SAML single sign-on (SSO) gives users access to Crowdin Enterprise through an identity provider (IDP) of your choice.
SAML single sign-on is available only for the Business subscription plan
on Crowdin Enterprise.
The benefits of SAML authentication include:
Standardization: SAML is a standard format that allows seamless interoperability between systems, independent of implementation.
Improved user experience: Users can access Crowdin Enterprise using your organization’s identity provider without additional authentication, allowing them to use only one set of login details.
Increased security: SAML is a security standard for logging into applications, which provides a single point of authentication, keeping user credentials within the firewall boundary.
Configure your identity provider
To get started, you’ll need to set up a connection (or connector) for Crowdin Enterprise with your IDP (for example, Auth0, Google Workspace (SAML), Okta, and others).
Set up SAML SSO for Crowdin Enterprise
Once you configured your identity provider, an Organization admin can enable the SAML SSO feature in Crowdin Enterprise Organization Settings.
- You can find Organization Settings under the user icon in the top menu bar.
- Switch to the Authentication page on the left menu bar and click on the SAML authentication method at the bottom of the page.
- Paste your credentials from your IDP and click Save.
- Take the credentials from the SAML Single Sign-On page and paste them into the IDP settings.
- Set the preferred configurations in the Settings and Advanced options sections depending on the configurations on the IDP side and click Save.
- Go back to the Authentication page and enable the SAML authentication method.
- As a result, on the login page, users will be able to use SAML for logging into your Crowdin Enterprise organization.
The SAML Settings section provides you with different options that let you fine-tune your SAML behavior.
- Provider name – the name of the SAML authentication method that will be displayed on your Crowdin Enterprise login page.
- Update member accounts at each login – select whether you’d like the configured account attributes to be synced from IDP at each login of the organization member.
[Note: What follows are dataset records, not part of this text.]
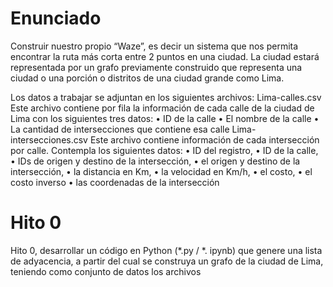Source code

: # Enunciado

Construir nuestro propio “Waze”, es decir un sistema que nos permita encontrar la ruta más
corta entre 2 puntos en una ciudad. La ciudad estará representada por un grafo previamente
construido que representa una ciudad o una porción o distritos de una ciudad grande como Lima.

Los datos a trabajar se adjuntan en los siguientes archivos:
Lima-calles.csv Este archivo contiene por fila la información de cada calle de la ciudad de Lima con
los siguientes tres datos:
• ID de la calle
• El nombre de la calle
• La cantidad de intersecciones que contiene esa calle
Lima-intersecciones.csv Este archivo contiene información de cada intersección por calle.
Contempla los siguientes datos:
• ID del registro,
• ID de la calle,
• IDs de origen y destino de la intersección,
• el origen y destino de la intersección,
• la distancia en Km,
• la velocidad en Km/h,
• el costo,
• el costo inverso
• las coordenadas de la intersección

# Hito 0

Hito 0, desarrollar un código en Python (*.py / *. ipynb) que genere una lista de adyacencia,
a partir del cual se construya un grafo de la ciudad de Lima, teniendo como conjunto de
datos los archivos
These attributes are synced from IDP during the account creation.
To use this option, make sure to configure SAML Attributes
- Enforce SAML – select whether organization members with emails on the domains configured in the Email domains can use only SAML SSO to log in.
- Restrict members to change their account email – select whether you’d like to restrict members to change their Crowdin Enterprise emails.
- Email domains – email domains related to organization members that use SAML SSO to log in.
- Enable SLO – select whether organization members should be logged out of IDP when logging out of your Crowdin Enterprise organization.
SAML Advanced Options
- AuthnContextClassRef – authentication method used in SAML request. By default, it’s authentication via username and password over a protected session.
- Service Provider Issuer – globally unique name for a Crowdin Enterprise Service Provider. By default, it’s your organization’s SAML metadata URL.
- Sign AuthRequest – select whether to sign the authorization request to your IDP.
The following options allow you to choose how the SAML response from your IDP is signed. Use at least one option.
- Responses signed - Indicates a requirement for the SAML Responses received by Crowdin Enterprise to be signed.
- Assertions signed - Indicates a requirement for the SAML Assertions received by Crowdin Enterprise to be signed.
Mapping SAML Attributes
You can map attributes in the IDP response to user attributes used in Crowdin Enterprise. See the available attributes in the following table.
Description: The first name of the user stored on the IDP.
Description: The last name of the user stored on the IDP.
Description: The timezone of the user.
Description: The absolute URL to user's profile picture.
What you get when SAML SSO is enabled
Any users already logged in after you’ve set up and enabled the SAML SSO will remain logged in. Further on, users that chose SAML as their login method will log into your Crowdin Enterprise organization with their IDP account. If there is no account for some user in your organization, an account will be created automatically during the login process into your Crowdin Enterprise organization.